Total params: 381,610
Trainable params: 381,610
Non-trainable params: 0
__________________________________________________

In [7]:
print("Test accuracy:", test_acc)
print("\nBest hyperparameters: ")

print("num_hidden: ", num_hidden) 
print("hidden_size: ", hidden_size) 
print("dropout_rate: ", dropout_rate)

Test accuracy: 0.9817000031471252

Best hyperparameters: 
num_hidden:  1
hidden_size:  480
dropout_rate:  0.1


From Above we can see the `best hyperparameters` and below we can see the `best accuracy` for those hyperparameters under Evaluation metrics. 

In [8]:
best_model = build_model(best_hps)

Epoch 1/5
Epoch 2/5
Epoch 3/5
Epoch 4/5
Epoch 5/5
<keras.callbacks.History object at 0x00000224E9E18730>

Evaluation Metrics:
loss: 0.06653013825416565
accuracy: 0.9818000197410583

Model Summary:
Model: "sequential_2"
_________________________________________________________________
 Layer (type)                Output Shape              Param #   
 flatten_2 (Flatten)         (None, 784)               0         
                                                                 
 dense_6 (Dense)             (None, 480)               376800    
                                                                 
 dropout_4 (Dropout)         (None, 480)               0         
                                                                 
 dense_7 (Dense)             (None, 10)                4810      
                                                                 
Total params: 381,610
Trainable params: 381,610
Non-trainable params: 0
_________________________________________________

## Results and Discussion

### Hyperparameters of the optimal model are:

- Number of hidden layers: 1

- Size of the hidden layers: 480

- Dropout rate of the final hidden layer: 0.1

### Accuracy results:

- Evaluated accuracy: 0.9818 $\approx$ 98.2% 

## Use of AI generators in this assignment

I acknowledge the use of ChatGPT in the drafting and proofreading of this assignment.

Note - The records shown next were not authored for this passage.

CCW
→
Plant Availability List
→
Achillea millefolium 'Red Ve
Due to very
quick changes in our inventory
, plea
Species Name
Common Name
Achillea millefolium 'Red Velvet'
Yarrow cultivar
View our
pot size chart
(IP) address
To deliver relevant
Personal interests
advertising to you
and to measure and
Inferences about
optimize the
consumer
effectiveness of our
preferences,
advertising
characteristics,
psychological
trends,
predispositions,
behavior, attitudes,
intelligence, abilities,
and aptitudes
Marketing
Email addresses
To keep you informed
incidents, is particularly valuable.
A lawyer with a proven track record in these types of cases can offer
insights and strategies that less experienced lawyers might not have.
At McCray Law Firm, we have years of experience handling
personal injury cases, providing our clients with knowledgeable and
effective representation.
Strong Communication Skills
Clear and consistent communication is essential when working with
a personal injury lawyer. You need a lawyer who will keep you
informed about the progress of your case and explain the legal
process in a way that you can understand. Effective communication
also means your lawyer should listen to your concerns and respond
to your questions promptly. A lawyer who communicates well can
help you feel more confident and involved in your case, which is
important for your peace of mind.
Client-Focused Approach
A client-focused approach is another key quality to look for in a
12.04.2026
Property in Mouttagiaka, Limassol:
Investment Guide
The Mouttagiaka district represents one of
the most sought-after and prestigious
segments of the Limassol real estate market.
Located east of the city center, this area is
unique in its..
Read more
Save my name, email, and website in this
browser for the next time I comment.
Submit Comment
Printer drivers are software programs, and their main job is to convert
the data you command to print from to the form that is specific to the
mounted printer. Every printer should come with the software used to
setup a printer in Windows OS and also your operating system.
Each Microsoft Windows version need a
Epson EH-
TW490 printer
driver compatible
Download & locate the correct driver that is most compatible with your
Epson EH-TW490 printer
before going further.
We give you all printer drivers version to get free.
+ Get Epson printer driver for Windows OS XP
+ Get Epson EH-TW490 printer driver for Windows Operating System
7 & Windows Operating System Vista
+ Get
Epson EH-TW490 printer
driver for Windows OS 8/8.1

I have used ChatGPT in various parts of this assignment to ask about keras_tuner and neural_network algorithms and codes to be inspired by to learn and create this assignment. I have furthered my understanding by visiting the sources including the websites: https://www.analyticsvidhya.com/blog/, https://www.tensorflow.org/tutorials/keras/keras_tuner, and https://stackoverflow.com/ to further my understanding of the best practice on top of the lecture and workshop content. I have used these websites as source of inspiration and learning purely, including proofreading on ChatGPT.

General prompts such as: `How do I build a deep neural network` for the deep neural network on a1.py and autogenerated lines of text to finish the sentences of the notebook and code analysis such as `how could I improve my model` for code analysis to understand the flaws with complete explanations for my understanding of the code itself and reasoning. I have also used ChatGPT to navigate through the variables and parameter names of the libraries.